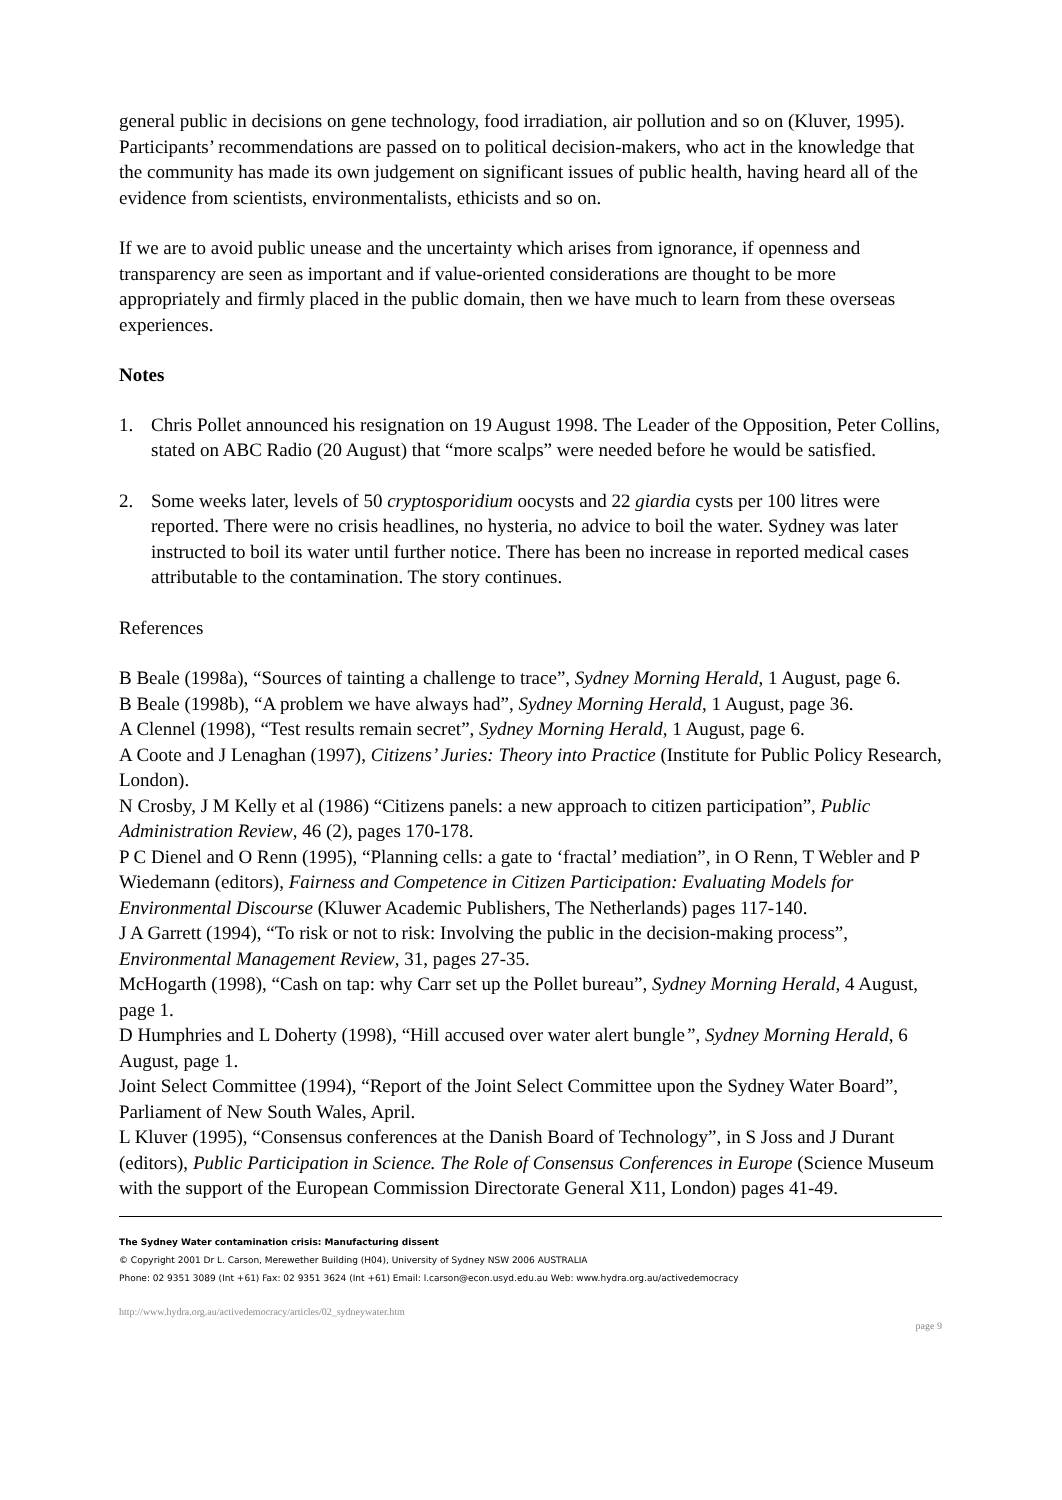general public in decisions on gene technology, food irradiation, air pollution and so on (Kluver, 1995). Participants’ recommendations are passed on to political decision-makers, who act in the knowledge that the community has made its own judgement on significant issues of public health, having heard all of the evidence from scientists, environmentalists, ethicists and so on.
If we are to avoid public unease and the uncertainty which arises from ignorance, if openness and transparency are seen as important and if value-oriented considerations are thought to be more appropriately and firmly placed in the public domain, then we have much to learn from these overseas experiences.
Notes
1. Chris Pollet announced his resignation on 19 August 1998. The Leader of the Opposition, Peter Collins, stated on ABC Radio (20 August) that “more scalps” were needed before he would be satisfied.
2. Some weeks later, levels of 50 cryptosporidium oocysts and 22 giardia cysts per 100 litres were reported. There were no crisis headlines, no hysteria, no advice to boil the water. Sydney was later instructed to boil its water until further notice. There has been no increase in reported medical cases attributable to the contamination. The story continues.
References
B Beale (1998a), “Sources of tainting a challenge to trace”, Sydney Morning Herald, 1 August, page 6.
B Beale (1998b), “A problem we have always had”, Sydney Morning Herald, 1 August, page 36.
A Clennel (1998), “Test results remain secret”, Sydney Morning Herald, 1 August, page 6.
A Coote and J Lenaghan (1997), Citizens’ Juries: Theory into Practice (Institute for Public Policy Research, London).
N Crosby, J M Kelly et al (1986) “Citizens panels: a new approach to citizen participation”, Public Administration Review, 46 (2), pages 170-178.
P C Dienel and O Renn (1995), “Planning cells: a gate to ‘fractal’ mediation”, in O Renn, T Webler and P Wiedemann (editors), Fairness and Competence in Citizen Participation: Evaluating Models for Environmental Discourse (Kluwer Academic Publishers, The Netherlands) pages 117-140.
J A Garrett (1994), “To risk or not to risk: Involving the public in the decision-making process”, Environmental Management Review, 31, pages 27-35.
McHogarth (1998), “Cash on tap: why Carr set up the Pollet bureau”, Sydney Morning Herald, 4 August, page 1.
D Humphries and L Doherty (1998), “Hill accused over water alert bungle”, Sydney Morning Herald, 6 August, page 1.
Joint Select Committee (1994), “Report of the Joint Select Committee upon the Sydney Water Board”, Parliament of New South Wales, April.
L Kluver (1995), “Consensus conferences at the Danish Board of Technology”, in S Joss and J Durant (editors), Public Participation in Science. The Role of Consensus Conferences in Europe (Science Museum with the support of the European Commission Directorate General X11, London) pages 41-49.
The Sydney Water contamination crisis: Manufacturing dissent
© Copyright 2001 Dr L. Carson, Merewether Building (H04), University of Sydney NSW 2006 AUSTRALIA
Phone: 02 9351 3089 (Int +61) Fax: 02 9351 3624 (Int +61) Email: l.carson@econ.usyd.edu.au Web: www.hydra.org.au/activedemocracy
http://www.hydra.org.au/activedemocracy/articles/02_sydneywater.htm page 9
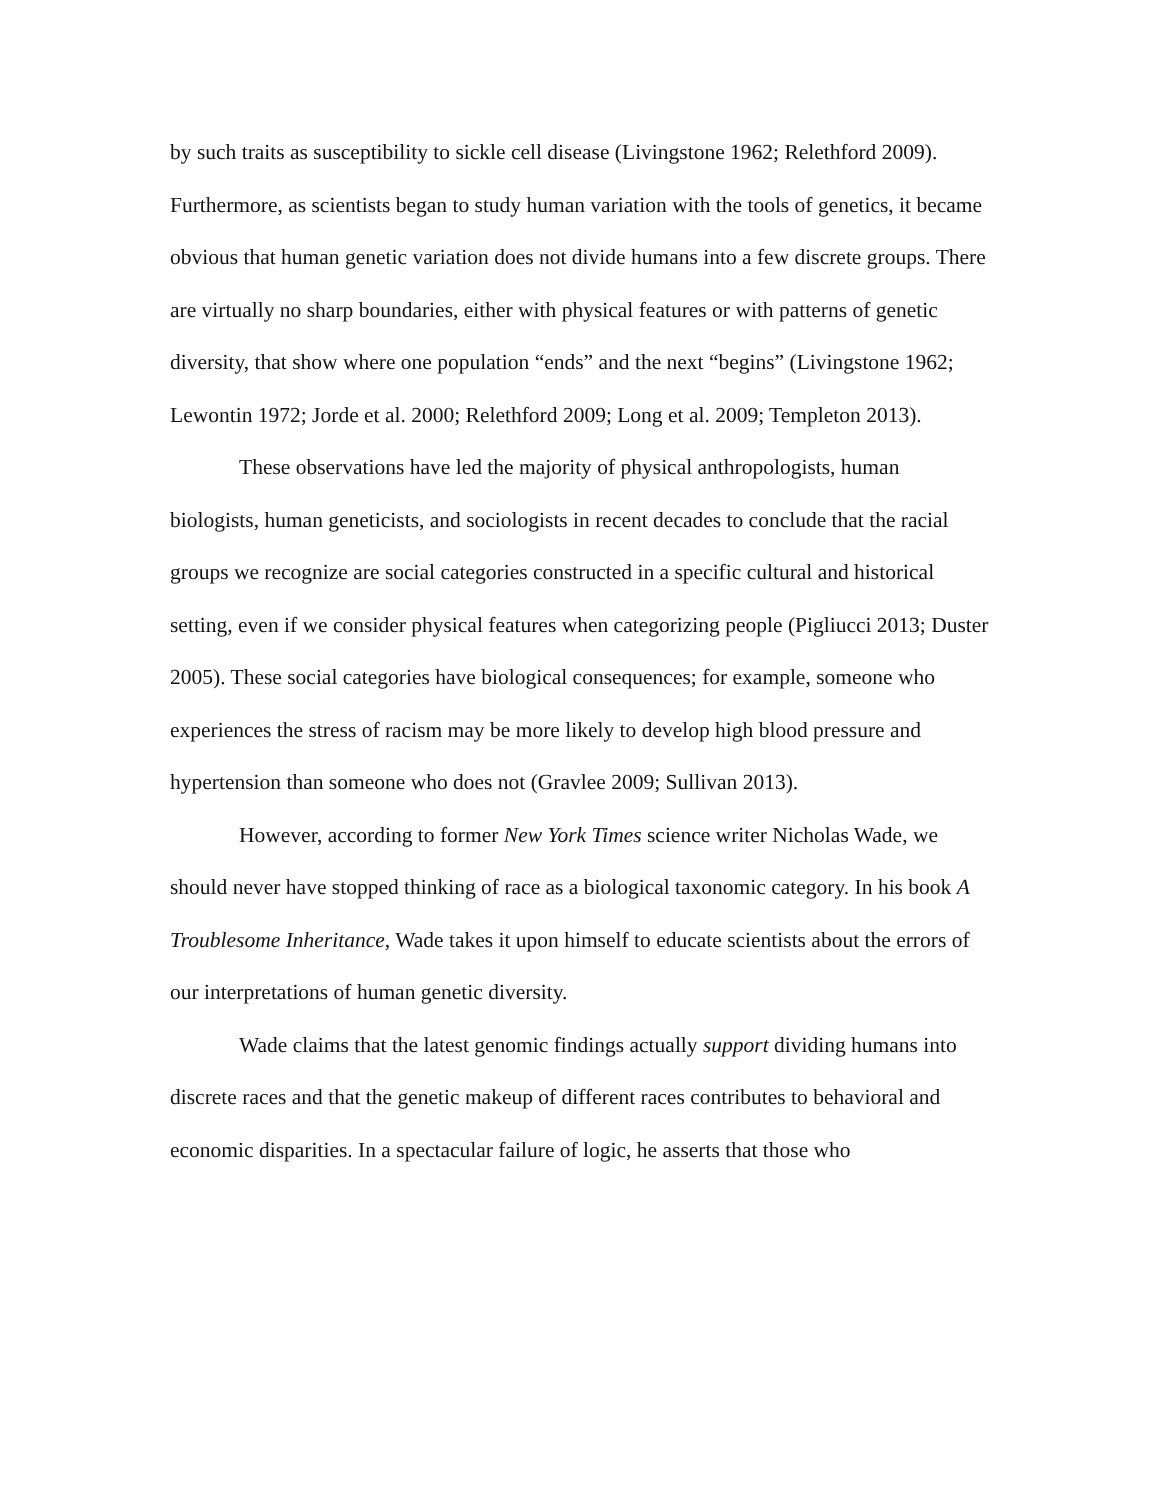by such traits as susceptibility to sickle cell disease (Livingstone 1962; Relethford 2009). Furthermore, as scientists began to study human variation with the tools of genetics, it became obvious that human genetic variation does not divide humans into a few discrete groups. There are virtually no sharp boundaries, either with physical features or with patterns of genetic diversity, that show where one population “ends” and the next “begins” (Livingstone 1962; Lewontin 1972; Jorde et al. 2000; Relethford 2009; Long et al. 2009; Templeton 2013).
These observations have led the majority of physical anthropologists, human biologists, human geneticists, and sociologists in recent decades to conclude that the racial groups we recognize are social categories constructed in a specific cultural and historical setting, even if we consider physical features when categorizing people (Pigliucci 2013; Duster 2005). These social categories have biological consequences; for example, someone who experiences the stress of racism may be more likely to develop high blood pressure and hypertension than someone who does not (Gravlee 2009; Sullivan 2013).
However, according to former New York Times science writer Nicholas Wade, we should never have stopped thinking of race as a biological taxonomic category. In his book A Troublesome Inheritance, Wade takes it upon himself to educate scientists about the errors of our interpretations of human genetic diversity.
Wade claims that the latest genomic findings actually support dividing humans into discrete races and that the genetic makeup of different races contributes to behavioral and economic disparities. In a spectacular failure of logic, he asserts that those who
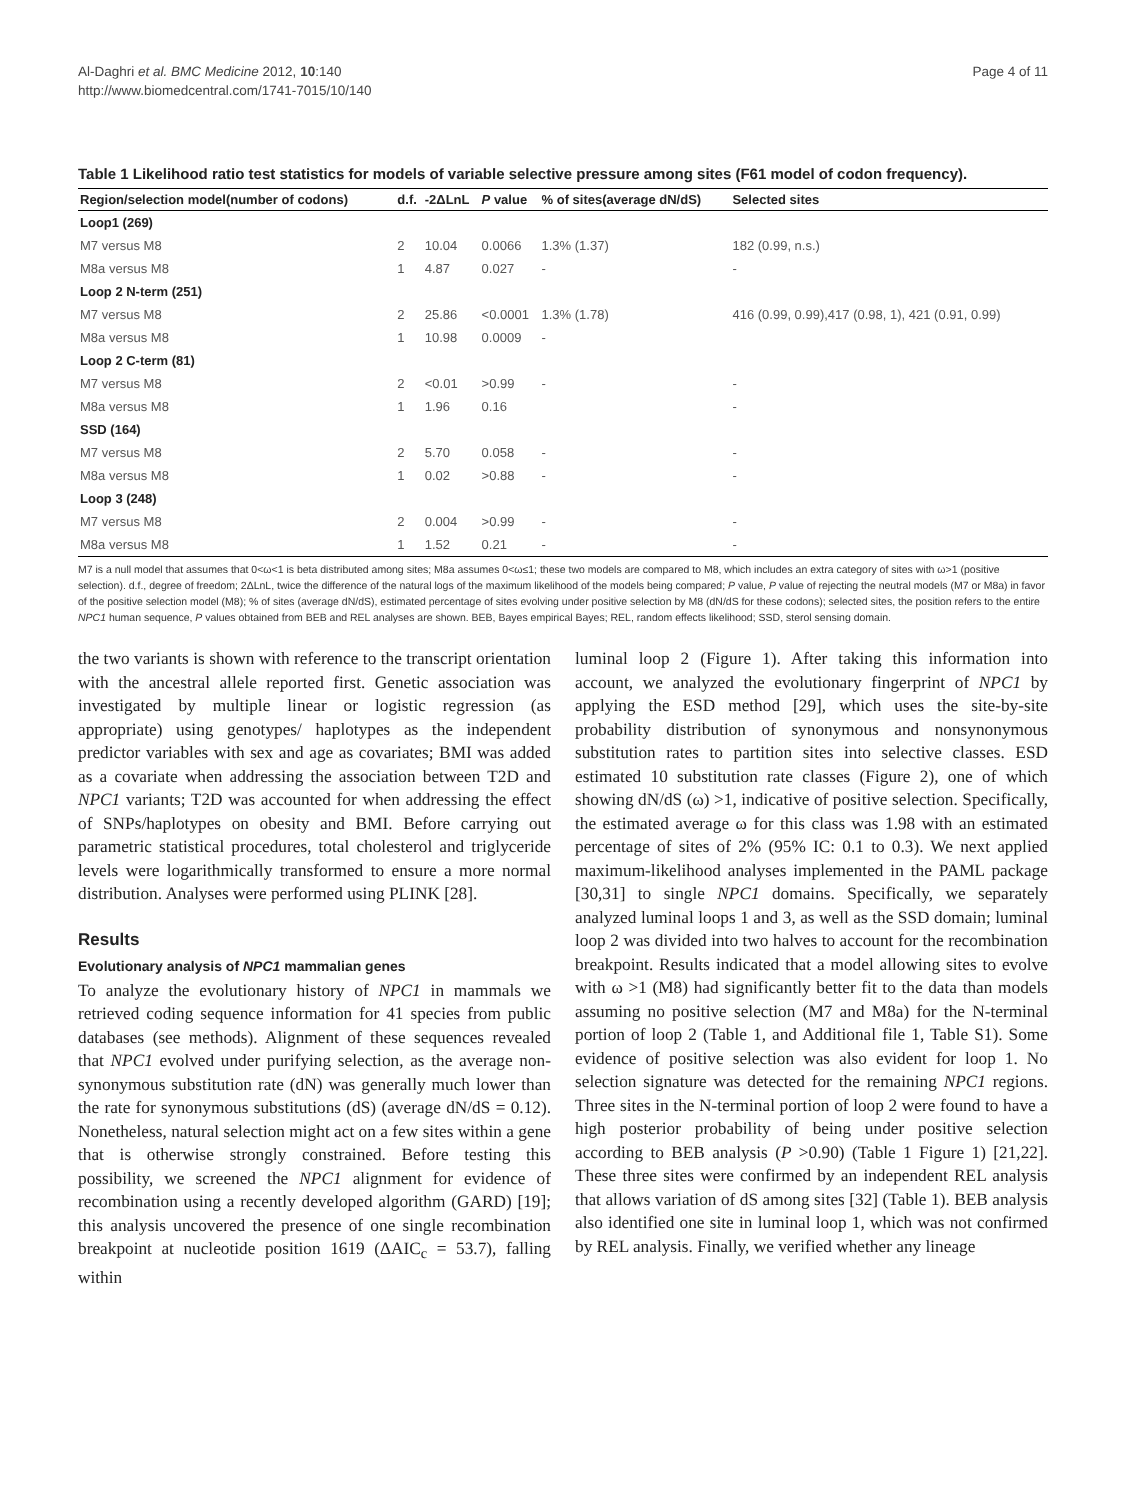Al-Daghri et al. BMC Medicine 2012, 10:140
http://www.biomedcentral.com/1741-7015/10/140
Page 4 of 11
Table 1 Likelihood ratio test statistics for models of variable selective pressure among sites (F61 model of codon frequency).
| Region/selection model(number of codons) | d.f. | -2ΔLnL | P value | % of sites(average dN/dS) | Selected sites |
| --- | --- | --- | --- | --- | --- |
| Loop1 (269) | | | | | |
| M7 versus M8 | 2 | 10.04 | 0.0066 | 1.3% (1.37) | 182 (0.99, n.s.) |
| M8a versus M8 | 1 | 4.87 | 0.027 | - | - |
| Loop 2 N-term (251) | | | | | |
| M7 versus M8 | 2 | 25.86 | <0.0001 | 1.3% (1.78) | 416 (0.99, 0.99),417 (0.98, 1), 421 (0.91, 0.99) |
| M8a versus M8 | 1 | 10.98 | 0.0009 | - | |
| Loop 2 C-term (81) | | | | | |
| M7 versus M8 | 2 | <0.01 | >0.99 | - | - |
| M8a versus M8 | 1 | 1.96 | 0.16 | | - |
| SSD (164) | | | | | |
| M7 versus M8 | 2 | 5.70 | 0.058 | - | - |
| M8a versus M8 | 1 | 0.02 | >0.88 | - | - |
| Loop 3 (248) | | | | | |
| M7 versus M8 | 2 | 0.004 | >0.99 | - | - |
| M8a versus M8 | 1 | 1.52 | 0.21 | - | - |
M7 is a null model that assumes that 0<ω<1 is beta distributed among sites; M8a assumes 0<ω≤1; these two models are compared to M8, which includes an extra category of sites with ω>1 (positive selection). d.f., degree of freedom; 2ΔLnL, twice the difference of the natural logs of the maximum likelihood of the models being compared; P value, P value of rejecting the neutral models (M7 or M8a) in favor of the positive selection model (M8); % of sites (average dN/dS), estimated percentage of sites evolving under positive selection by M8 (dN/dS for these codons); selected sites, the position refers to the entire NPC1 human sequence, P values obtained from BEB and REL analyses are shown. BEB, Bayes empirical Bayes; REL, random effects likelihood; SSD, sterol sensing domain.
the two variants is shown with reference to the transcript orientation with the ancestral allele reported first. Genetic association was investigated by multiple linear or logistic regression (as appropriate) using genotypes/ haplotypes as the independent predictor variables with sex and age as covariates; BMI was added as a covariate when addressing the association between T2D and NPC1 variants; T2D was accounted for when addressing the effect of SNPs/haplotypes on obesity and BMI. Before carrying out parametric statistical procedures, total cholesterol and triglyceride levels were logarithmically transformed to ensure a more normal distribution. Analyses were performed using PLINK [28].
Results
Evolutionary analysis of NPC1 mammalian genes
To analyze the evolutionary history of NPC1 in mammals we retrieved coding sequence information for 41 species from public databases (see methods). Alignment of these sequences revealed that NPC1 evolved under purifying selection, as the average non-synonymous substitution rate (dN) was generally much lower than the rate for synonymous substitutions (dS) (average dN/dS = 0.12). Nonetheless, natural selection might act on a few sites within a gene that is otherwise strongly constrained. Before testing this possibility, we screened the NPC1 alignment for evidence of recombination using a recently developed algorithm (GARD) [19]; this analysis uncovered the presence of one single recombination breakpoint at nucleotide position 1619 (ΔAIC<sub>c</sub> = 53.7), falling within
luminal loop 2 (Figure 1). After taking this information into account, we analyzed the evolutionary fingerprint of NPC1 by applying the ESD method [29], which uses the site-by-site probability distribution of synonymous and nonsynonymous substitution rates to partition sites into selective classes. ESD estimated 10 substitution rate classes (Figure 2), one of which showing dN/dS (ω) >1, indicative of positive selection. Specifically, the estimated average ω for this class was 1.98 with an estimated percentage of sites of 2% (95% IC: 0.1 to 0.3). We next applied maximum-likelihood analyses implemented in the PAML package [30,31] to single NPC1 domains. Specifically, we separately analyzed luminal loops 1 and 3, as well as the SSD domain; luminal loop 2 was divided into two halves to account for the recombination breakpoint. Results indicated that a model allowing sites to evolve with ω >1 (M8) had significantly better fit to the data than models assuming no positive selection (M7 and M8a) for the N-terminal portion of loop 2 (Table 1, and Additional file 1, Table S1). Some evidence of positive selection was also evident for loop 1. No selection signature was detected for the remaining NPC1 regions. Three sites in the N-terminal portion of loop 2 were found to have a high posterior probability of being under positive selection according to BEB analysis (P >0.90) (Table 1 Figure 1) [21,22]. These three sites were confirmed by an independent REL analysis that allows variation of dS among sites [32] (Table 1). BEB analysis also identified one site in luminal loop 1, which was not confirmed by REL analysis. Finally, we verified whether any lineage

---

**Problem requirements**
Above are the entries. Output exactly the lines beginning with the line that has "August, page 36." and ending with the line that has "N Crosby, J".

**Finished task**
B Beale (1998b), “A problem we have always had”, Sydney Morning Herald, 1 August, page 36.
A Clennel (1998), “Test results remain secret”, Sydney Morning Herald, 1 August, page 6.
A Coote and J Lenaghan (1997), Citizens’ Juries: Theory into Practice (Institute for Public Policy Research, London).
N Crosby, J M Kelly et al (1986) “Citizens panels: a new approach to citizen participation”, Public Administration Review, 46 (2), pages 170-178.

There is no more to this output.